まだ未解決の「給料等の未返上問題」
筆者の周辺の県議に聞いても、今回の無免許運転が辞職に値するなど考えている者はいない。もし、県議全員の過去をちゃんと調べれば、同じような「古傷」が見つかる県議もいるはずである。
中山県議の補欠選挙は知事選挙と同時に行われる2025年夏まで、欠員となるから、それまで川勝知事は数の上では安泰である。
中山県議の「辞職勧告決議」は本人の未熟とも言える決断で簡単に決着してしまった。一方、川勝知事の「辞職勧告決議」にまつわる「給料等の未返上問題」は決着したわけではない。9月県議会が本番である。
9月県議会で給料等返上条例案が審議されるが、自民党県議団内部でも意見は分かれ、こちらもどうしていいのか困っている。
2021年暮れの「辞職勧告決議」の場合、川勝知事の提案した給与、ボーナス返上だけで済まされる問題ではないと、自民党県議団はあくまでも知事辞職を求め、給与等返上に関わる条例案の審議を拒否した。
その結果、川勝知事は静岡県議会側が条例案の審議を拒否したから、自らペナルティに科した「給与等の全額返上」ができないのはやむを得ないともっともらしいストーリーをつくり上げ、この問題を頬かむりした。

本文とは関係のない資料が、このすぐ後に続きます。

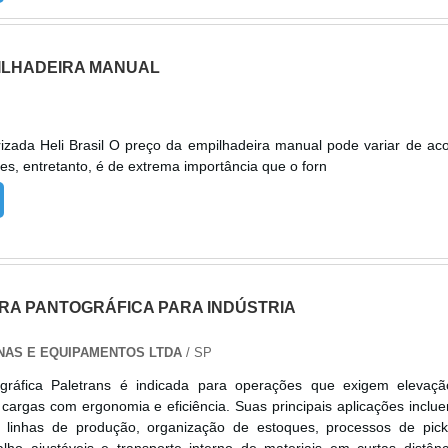
 linhas de produção e organização interna de estoques, separaçã
o de materiais conforme a demanda operacional. A linha CLARK,
la Alphaquip, inclui modelos elétricos com baterias de chumbo-áci
ILHADEIRA MANUAL
diesel, além de paleteiras elétricas. Os equipamentos são reconhec
sua robustez, durabilidade, eficiência energética, conforto ao opera
enção e compromisso com a sustentabilidade. Com atendimento
rte técnico especializado e opções de venda ou locação, a Alpha
a empilhadeira manual pode variar de acordo
as empilhadeiras de alta qualidade, mas também um serviço comp
es, entretanto, é de extrema importância que o forn
vidade, segurança e desempenho logístico.
RA PANTOGRÁFICA PARA INDÚSTRIA
NAS E EQUIPAMENTOS LTDA
/ SP
ográfica Paletrans é indicada para operações que exigem elevaç
argas com ergonomia e eficiência. Suas principais aplicações inclu
 linhas de produção, organização de estoques, processos de pick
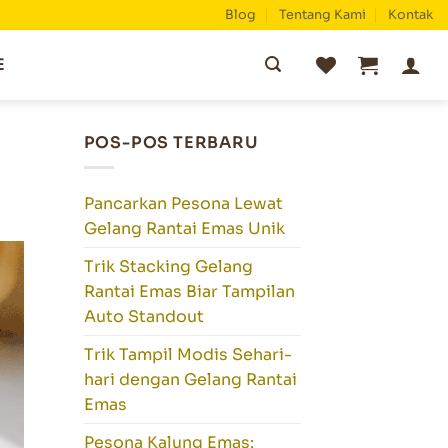
Blog
Tentang Kami
Kontak
Pencarian
E
untuk:
POS-POS TERBARU
Pancarkan Pesona Lewat
Gelang Rantai Emas Unik
Trik Stacking Gelang
Rantai Emas Biar Tampilan
Auto Standout
Trik Tampil Modis Sehari-
hari dengan Gelang Rantai
Emas
Pesona Kalung Emas:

2年近くたって、川勝知事から給料等返上の条例案が提出され、この問題は蒸し返されるのだ。
実際には、2021年暮れの状況と事態は全く変わることなく、自民党県議団が求めているのは、川勝知事の辞職であり、給与等の返上ではない。「辞職勧告決議」はおカネで済まされる問題ではない。
だから、川勝知事の給与等返上に関わる条例案を、自民党県議団がすんなりと受け入れる理由は何ひとつない。もし、受け入れたとしたら、何のための「辞職勧告決議」だったのか県民から疑われてしまうだろう。しかし、だからどうすべきかの妙手はないのだ。
県民は大喜びする妙案
中山県議が残っていれば、水面下で中山県議を懐柔した上で、もう一度、不信任決議案に持ち込めたかもしれないが、いまや遅きに失している。

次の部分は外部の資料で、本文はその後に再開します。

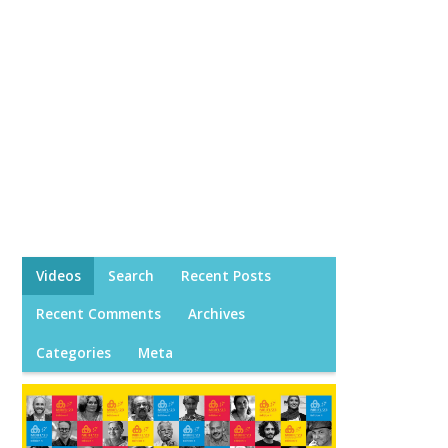
Videos
Search
Recent Posts
Recent Comments
Archives
Categories
Meta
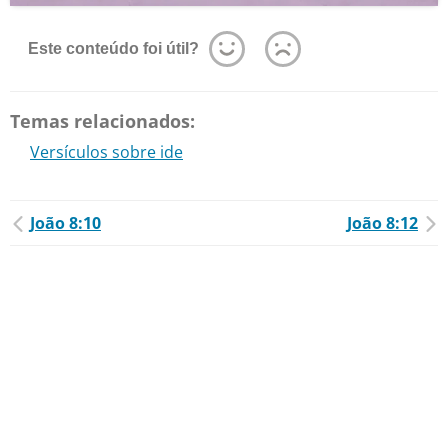
Este conteúdo foi útil?
Temas relacionados:
Versículos sobre ide
João 8:10
João 8:12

筆者は、おカネのことならば、おカネで解決すべきと何度も言ってきた。給料、ボーナスだけでなく、4期目の退職金も一緒に辞退させろ、と提案した。
2009年初当選した川勝知事は、選挙公約で退職金4090万円を全額返上すると表明、そのための条例案が2012年9月県議会で可決され、1期目の退職金を辞退した。
2期目、3期目は退職金辞退の公約をしなかったとして、川勝知事は退職金4060万円を受け取った。合計約8120万円である。
一方、2016年、2019年、2020年に退職した3人の副知事は、退職金約2000万円を辞退した。この辞退の裏には、川勝知事が退職金を辞退させる、あるいは辞退せざるを得ないよう忖度を誘導した疑いが強い。
県特別職報酬審議会の答申通り、知事だけでなく、副知事は法律、条例に厳格に従って退職金を受け取るべきなのに、3人の副知事は個人の意思で退職金を辞退するという異例の事態となった。
全国的に見ても、知事が退職金を受け取っているのに、副知事が自主的に退職金を辞退している事例はない。
こんな異常事態の中で、川勝知事が不祥事の責任を取って給料、ボーナスだけを返上する条例案を提出しても、県民は誰も納得できない。
自民党県議団は、給料、ボーナスの約440万円に上乗せして、退職手当約4060万円の返上も求めればいい。そうすれば、合計約4500万円で切りもいい。給料、ボーナスをさらに加算して、合計約5000万円にでもすれば、県民は大喜びだろう。おカネの額をどうするかで自民党県議団は知恵を絞るべきだ。
県議会の「辞職勧告決議」は中山県議には重い刑罰のような結果となったが、川勝知事には何らの痛痒も与えなかった。
今回の問題は、おカネの額を大幅に引き上げることで決着させたほうがいい。それで川勝知事に少しくらいの痛みを与えることができるかもしれない。